[HOW TO COMPLETE THIS TASK] For this exercise, output the entries below exactly from the line that holds "I HiFi Klubben kan" to the line that holds "Wedding Band", both ends included. No pictures belong in the copy.

[Records excerpted from a collection]
□ □ □ □

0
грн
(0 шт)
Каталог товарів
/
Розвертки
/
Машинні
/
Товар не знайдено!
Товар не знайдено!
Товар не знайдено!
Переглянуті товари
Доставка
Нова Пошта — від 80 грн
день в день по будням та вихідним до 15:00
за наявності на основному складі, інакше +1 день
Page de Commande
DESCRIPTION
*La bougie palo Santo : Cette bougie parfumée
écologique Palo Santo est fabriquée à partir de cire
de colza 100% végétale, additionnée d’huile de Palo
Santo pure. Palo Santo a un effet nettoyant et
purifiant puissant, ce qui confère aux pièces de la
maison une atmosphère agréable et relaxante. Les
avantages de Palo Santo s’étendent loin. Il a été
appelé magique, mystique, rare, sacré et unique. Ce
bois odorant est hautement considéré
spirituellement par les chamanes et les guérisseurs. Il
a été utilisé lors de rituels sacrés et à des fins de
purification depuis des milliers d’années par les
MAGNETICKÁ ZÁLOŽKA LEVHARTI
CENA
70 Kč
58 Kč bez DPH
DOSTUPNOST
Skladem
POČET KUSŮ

□ □ □ □

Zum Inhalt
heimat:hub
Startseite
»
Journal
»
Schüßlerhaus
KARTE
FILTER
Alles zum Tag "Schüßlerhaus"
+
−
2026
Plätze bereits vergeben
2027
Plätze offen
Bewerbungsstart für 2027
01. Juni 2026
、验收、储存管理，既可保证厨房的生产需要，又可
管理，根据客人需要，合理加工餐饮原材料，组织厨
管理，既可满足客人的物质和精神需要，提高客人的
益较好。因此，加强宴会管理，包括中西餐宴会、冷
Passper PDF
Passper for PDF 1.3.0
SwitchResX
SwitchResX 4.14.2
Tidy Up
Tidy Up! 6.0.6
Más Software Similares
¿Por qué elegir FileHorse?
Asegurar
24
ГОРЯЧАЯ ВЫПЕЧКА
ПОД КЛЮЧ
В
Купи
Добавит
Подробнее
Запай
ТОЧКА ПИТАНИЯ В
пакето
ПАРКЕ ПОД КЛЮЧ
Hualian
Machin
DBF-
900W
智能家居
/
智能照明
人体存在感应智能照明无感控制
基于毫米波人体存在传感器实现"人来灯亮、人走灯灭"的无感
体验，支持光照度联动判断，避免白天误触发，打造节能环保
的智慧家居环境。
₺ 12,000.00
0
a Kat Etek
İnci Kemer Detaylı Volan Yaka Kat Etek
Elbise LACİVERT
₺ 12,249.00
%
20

□ □ □ □

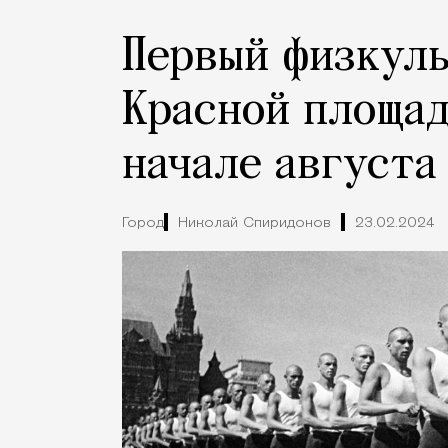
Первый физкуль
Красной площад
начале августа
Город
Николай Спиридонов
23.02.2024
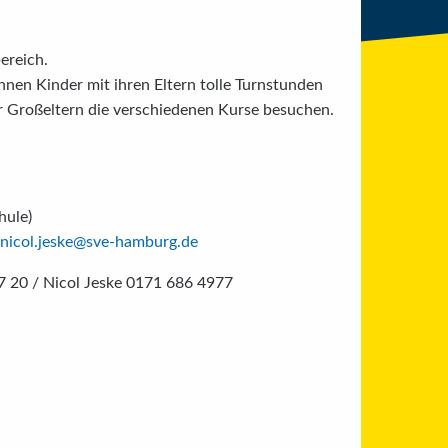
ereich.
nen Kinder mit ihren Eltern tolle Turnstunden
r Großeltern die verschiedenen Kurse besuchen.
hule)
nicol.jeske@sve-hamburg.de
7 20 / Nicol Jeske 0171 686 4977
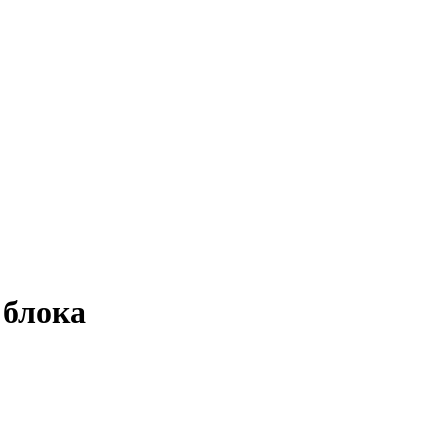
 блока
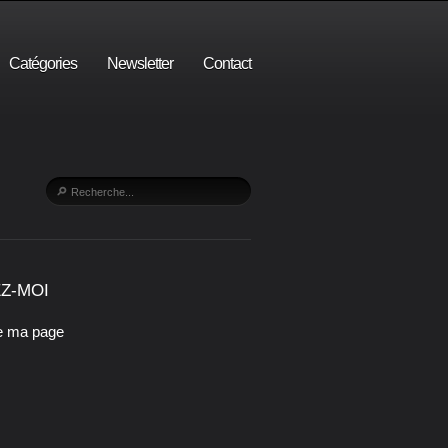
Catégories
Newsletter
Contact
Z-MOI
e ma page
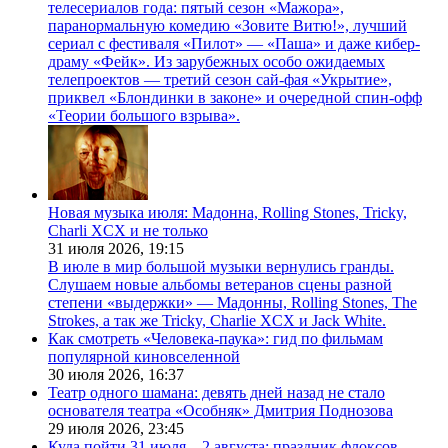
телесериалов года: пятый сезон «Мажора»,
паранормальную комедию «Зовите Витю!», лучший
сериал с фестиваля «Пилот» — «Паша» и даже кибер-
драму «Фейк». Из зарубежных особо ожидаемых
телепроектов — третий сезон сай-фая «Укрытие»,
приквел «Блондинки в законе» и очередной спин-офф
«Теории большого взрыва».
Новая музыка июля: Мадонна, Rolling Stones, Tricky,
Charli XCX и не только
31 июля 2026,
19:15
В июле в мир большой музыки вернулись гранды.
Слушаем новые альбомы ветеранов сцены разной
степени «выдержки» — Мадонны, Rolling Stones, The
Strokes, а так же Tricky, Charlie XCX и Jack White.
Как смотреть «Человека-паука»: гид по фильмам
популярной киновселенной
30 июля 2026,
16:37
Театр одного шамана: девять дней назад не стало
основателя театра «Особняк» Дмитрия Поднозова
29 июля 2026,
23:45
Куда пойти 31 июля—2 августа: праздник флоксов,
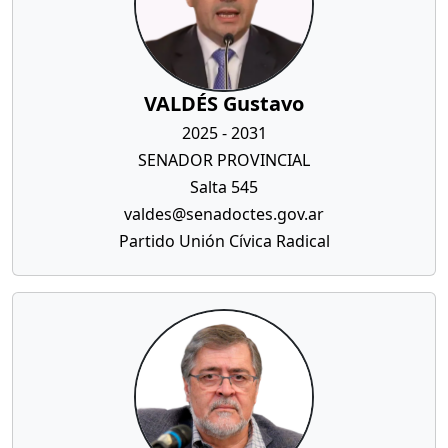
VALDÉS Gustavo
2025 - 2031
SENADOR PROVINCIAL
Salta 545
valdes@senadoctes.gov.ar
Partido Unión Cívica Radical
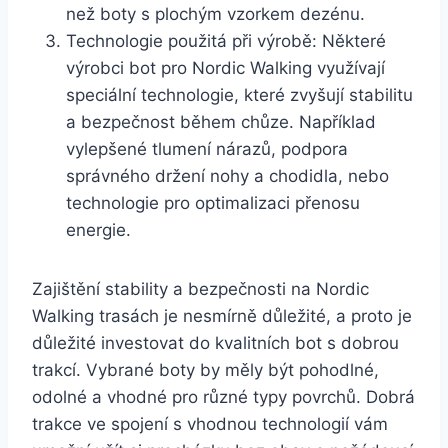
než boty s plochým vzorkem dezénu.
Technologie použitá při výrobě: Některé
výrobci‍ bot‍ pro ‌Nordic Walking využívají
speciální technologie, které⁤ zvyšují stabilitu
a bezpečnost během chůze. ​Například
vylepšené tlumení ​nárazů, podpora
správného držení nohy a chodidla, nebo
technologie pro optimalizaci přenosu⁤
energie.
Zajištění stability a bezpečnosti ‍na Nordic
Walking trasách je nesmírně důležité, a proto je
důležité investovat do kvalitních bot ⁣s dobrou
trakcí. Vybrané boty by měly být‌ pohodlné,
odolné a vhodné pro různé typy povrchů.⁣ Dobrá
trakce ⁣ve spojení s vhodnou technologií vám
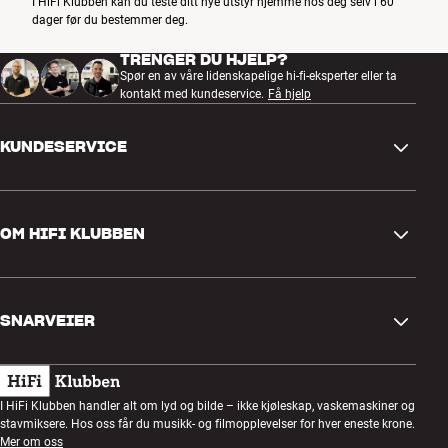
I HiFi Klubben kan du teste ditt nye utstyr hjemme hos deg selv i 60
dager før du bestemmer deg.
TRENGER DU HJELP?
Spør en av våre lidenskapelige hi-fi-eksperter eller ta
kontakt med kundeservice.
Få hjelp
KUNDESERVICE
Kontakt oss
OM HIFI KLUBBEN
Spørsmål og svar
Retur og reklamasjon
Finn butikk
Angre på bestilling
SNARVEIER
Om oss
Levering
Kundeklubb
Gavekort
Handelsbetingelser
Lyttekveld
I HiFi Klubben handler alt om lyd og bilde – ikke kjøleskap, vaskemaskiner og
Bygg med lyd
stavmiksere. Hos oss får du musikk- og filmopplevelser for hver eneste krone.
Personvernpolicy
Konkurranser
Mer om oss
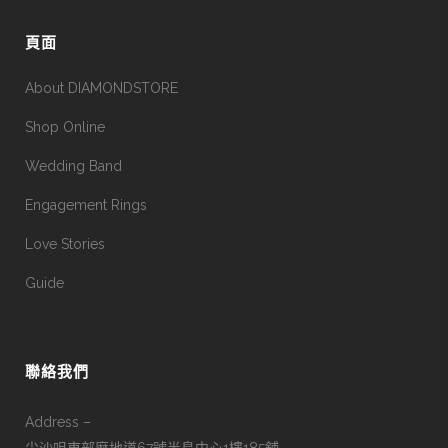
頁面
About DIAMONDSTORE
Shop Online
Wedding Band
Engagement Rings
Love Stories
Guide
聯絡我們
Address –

□ □ □ □

[RESULT BELOW]
I HiFi Klubben kan du teste ditt nye utstyr hjemme hos deg selv i 60
dager før du bestemmer deg.
TRENGER DU HJELP?
Spør en av våre lidenskapelige hi-fi-eksperter eller ta
kontakt med kundeservice.
Få hjelp
KUNDESERVICE
Kontakt oss
OM HIFI KLUBBEN
Spørsmål og svar
Retur og reklamasjon
Finn butikk
Angre på bestilling
SNARVEIER
Om oss
Levering
Kundeklubb
Gavekort
Handelsbetingelser
Lyttekveld
I HiFi Klubben handler alt om lyd og bilde – ikke kjøleskap, vaskemaskiner og
Bygg med lyd
stavmiksere. Hos oss får du musikk- og filmopplevelser for hver eneste krone.
Personvernpolicy
Konkurranser
Mer om oss
頁面
About DIAMONDSTORE
Shop Online
Wedding Band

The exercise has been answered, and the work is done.